Le Dr Pierre Biscaye travaille depuis de nombreuses années sur les poussières incluses dans les glaces. Que peuvent-elles nous apprendre sur les climats du passé, sur les vents et la circulation atmosphérique ?
On sait que toutes les particules qui se trouvent dans la glace ont été transportées par le vent et que leur nombre est plus important durant les périodes glaciaires. Les grands pourvoyeurs sont les déserts, mais comment identifier les terrains sources ? Il est possible pour répondre à cette question de travailler sur la minéralogie des argiles ou sur des isotopes naturels qui permettent d’identifier précisément la nature des poussières. La grande difficulté est de disposer de suffisamment de poussière pour pouvoir effectuer une analyse.

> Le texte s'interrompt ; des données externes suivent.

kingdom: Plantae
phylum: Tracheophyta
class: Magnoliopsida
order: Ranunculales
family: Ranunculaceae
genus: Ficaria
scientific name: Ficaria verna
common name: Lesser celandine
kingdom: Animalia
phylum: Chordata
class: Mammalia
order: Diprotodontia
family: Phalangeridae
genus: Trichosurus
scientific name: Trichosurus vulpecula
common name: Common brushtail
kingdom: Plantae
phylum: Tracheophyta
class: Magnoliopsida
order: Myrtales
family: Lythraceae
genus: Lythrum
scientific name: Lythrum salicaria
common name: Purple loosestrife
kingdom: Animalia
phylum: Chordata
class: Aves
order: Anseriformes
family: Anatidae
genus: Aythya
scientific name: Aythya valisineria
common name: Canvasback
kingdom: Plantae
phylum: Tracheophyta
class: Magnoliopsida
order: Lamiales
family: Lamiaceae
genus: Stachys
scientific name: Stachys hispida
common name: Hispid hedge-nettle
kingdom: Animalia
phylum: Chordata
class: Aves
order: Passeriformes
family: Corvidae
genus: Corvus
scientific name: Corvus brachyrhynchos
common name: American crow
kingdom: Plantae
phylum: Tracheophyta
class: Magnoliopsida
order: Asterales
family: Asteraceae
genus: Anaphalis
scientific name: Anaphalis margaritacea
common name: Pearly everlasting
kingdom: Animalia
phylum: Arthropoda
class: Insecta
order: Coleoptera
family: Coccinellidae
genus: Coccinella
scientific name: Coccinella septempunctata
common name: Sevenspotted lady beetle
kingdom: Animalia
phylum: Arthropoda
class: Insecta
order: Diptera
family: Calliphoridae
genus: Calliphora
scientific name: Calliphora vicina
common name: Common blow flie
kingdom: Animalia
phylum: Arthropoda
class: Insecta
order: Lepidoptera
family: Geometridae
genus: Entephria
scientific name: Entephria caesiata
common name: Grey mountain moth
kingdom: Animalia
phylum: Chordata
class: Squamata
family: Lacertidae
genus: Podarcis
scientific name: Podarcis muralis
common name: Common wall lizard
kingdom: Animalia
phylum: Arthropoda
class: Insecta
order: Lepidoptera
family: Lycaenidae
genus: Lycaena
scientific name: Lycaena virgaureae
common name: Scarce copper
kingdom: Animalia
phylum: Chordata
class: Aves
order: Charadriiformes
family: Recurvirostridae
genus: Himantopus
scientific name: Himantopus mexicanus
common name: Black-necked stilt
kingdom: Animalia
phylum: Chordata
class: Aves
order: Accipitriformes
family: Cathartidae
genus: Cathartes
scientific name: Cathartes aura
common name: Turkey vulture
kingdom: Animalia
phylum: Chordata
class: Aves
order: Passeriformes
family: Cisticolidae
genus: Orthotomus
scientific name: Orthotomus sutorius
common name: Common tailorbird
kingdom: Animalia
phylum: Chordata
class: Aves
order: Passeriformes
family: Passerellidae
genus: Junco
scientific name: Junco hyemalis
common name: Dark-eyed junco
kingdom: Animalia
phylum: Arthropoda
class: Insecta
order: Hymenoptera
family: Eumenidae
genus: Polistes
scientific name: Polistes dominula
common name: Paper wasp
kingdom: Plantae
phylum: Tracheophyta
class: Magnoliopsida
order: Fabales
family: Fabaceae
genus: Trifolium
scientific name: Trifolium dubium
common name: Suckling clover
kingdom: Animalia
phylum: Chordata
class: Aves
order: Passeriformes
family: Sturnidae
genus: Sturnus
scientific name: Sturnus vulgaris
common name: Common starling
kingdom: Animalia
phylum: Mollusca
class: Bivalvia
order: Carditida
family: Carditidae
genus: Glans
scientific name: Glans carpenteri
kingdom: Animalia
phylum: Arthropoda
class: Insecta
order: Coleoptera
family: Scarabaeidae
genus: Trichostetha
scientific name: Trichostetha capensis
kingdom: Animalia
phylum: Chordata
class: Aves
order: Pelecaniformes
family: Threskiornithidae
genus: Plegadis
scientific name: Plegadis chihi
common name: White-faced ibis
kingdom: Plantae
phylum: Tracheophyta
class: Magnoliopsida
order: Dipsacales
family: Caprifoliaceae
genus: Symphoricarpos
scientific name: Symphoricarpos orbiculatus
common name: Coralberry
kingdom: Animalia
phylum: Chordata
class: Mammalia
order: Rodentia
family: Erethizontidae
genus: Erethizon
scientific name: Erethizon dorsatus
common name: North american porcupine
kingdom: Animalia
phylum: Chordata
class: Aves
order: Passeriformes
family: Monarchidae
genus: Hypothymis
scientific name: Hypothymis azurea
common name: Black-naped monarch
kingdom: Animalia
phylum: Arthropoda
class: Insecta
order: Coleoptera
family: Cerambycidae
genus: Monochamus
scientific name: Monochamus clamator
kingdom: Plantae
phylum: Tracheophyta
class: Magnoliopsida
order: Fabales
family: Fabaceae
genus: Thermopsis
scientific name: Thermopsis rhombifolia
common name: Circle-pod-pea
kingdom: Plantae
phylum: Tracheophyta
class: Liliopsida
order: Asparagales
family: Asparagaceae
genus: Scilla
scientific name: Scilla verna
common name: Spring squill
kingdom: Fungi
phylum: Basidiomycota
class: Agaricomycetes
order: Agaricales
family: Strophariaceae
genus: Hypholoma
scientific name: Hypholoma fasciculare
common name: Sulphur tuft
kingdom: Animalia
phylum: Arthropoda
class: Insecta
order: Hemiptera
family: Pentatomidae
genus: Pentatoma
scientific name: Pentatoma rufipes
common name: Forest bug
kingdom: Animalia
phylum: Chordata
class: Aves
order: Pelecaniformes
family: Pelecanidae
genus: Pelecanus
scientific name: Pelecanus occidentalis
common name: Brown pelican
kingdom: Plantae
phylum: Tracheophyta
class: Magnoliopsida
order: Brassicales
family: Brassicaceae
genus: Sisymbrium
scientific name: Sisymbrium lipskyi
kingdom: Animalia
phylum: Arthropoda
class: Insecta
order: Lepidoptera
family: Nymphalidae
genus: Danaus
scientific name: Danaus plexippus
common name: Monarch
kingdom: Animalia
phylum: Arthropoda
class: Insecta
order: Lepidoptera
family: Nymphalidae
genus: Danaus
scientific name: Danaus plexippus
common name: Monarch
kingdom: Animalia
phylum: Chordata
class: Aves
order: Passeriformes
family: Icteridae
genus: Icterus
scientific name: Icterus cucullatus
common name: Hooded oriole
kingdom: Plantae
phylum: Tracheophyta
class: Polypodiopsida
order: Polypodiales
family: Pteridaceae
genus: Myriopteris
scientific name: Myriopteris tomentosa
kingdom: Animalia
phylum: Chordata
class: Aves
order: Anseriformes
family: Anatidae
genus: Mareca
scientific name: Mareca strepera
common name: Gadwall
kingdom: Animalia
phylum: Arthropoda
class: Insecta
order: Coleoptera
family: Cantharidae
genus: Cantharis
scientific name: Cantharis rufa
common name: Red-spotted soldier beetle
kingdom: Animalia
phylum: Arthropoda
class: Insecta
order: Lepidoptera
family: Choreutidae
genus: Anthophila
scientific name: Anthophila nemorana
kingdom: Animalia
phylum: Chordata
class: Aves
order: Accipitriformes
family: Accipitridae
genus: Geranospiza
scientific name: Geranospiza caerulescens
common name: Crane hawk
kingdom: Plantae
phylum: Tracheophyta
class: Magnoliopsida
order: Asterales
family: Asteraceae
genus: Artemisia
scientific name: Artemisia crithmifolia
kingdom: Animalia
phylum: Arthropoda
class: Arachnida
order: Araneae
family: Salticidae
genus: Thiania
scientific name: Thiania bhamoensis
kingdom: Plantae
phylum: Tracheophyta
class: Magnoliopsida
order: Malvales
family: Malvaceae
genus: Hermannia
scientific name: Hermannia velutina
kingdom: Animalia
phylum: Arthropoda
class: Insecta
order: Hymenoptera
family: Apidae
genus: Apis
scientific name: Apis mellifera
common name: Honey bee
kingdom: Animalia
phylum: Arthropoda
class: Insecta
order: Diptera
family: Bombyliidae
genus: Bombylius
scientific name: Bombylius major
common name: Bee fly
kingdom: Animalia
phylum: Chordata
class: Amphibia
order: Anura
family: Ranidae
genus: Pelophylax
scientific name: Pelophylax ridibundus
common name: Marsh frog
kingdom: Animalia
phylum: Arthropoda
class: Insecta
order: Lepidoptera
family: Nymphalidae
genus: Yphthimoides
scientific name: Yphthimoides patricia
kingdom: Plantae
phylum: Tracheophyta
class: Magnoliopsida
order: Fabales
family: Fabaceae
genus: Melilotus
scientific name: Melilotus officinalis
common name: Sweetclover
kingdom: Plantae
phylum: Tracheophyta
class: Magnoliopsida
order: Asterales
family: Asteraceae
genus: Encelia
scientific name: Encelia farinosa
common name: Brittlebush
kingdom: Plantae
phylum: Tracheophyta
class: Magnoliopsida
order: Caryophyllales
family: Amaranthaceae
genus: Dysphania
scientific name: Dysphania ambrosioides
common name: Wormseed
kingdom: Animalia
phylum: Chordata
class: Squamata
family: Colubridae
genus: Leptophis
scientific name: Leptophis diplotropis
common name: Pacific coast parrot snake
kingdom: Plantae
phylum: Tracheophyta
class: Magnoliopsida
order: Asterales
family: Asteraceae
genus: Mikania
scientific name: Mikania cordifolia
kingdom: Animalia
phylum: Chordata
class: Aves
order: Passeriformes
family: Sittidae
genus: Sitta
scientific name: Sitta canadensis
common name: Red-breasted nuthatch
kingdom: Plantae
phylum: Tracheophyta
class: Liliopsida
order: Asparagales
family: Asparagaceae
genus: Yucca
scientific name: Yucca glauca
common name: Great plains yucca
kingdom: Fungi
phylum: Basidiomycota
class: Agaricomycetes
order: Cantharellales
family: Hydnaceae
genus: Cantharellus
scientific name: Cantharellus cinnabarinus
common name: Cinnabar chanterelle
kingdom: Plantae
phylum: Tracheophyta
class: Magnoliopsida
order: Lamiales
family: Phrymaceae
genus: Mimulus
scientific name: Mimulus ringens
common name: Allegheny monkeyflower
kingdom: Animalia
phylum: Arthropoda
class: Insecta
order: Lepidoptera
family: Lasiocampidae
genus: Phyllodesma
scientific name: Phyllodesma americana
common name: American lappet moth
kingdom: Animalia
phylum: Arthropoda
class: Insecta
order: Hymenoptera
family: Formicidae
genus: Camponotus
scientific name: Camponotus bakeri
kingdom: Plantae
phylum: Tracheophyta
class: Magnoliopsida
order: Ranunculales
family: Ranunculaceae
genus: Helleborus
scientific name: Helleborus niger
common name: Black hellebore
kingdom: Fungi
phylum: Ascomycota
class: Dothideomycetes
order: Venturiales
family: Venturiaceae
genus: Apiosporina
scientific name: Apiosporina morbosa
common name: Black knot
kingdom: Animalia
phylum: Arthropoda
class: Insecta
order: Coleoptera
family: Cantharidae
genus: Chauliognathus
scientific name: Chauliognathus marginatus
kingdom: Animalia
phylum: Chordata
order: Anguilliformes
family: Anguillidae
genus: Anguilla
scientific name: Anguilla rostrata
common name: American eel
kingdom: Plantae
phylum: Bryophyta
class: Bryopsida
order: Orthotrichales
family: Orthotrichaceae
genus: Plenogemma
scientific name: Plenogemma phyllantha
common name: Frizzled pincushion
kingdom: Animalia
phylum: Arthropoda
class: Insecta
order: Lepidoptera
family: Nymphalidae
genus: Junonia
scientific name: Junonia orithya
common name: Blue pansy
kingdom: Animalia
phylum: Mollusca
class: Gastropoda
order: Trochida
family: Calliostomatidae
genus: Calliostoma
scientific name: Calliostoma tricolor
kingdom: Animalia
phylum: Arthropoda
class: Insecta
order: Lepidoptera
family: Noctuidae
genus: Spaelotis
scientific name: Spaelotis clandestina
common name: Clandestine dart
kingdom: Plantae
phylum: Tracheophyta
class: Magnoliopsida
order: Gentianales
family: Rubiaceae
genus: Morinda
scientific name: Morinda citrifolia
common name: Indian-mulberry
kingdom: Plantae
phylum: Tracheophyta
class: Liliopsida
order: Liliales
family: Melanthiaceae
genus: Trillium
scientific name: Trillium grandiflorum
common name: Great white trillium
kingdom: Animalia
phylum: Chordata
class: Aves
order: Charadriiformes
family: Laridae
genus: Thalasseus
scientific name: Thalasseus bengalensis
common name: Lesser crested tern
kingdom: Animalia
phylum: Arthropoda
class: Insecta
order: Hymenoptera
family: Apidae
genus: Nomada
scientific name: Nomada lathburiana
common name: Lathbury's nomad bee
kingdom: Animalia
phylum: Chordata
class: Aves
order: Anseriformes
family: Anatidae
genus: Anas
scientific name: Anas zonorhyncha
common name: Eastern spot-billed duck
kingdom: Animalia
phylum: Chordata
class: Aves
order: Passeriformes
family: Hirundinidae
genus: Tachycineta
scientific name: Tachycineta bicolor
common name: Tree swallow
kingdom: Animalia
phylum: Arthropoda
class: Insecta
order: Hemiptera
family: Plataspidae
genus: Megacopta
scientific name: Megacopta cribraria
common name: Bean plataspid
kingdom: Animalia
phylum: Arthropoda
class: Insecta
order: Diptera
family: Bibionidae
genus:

En Antarctique c’est extrêmement difficile puisque le volume de poussière dans chaque tranche de carotte est très faible. Au Groenland, c’est plus aisé car il est possible de travailler sur des couches de neige plus large, au moins sur les périodes récentes.
Le Dr Pierre Biscaye a ainsi pu montrer qu’en Antarctique seul les déserts d’Amérique du Sud apportaient des éléments, aucun ne vient par exemple du Sahara. De même au Groenland, la provenance est le désert de Gobi et la Chine et ce en fonction de la variation saisonnière.
Dans ce domaine de l’analyse des poussières, l’exposé du Dr Gisella Winckler n’était pas moins extraordinaire. Ses travaux portent sur les poussières venus du cosmos. 100 t par jour tombent sur terre. Leur chute est constante quelle que soit l’époque. Il est donc possible de les utiliser comme élément de datation des glaces anciennes puisqu’elles sont « facilement » identifiables par un isotope particulier le l’hélium : l’hélium 3 (3He).
Elle espère également dans l’avenir pouvoir utiliser cet outil pour analyser les fonds marins. En effet, au cours des événements de Heinrich au cours des 60.000 dernières années, les calottes glaciaires du Nord ont relâché massivement à six reprises des quantités très importantes de glace. Cela a pu être démontré par les roches trouvées dans les océans venant par exemple du bouclier canadien. Cependant, on ne connaît pas aujourd’hui les quantités d’eau douce rejetées dans l’Atlantique Nord et ayant conduit à des refroidissements du climat par arrêt ou ralentissement du Golf Stream. L’analyse du surcroît d’3He dans les sédiments par rapport à la normale devrait permettre de savoir combien de glace a été rejeté.
Voilà deux exemples extrêmement frappant des recherches conduites et de leur importance pour comprendre les mécanismes du passé et donc mieux comprendre les évolutions récentes alors que de plus en plus nombreux sont ceux qui estiment que l’on pourrait assister à une fonte rapide du Groenland ou de la péninsule Antarctique de l’ouest.
Commentaires
Le LDEO est certainement un laboratoire incontournable et remarquable à plus d’un titre pour ses recherches en géosciences.
Simplement pour préciser le contexte, la démonstration que les poussières antarctiques provenaient d’Amérique du Sud durant la dernière glaciation a été apportée pour la première fois par Francis Grousset, chercheur au laboratoire EPOC de Bordeaux, en collaboration notamment avec le LGGE de Grenoble. Ce travail s’appuyait également sur les collaborations établies avec Pierre Biscaye du LDEO, Francis Grousset y ayant longuement séjourné.
Depuis, ces travaux ont largement progressé en prenant en compte la variabilité de la taille des poussières atteignant l’Antarctique. Des travaux conduits par Barbara Delmonte, en co-tutelle entre l’Université italienne de Milan et le LGGE, ont ainsi permis de mettre en évidence des changements importants de la circulation atmosphérique au-dessus de l’Antarctique au cours du temps, dont l’origine reste à élucider.
En tout cas c’est une preuve encore, s’il était nécessaire, que la recherche polaire est conduite largement dans un contexte international, contexte dans lequel les laboratoires français n’ont jusqu’ici pas trop à rougir.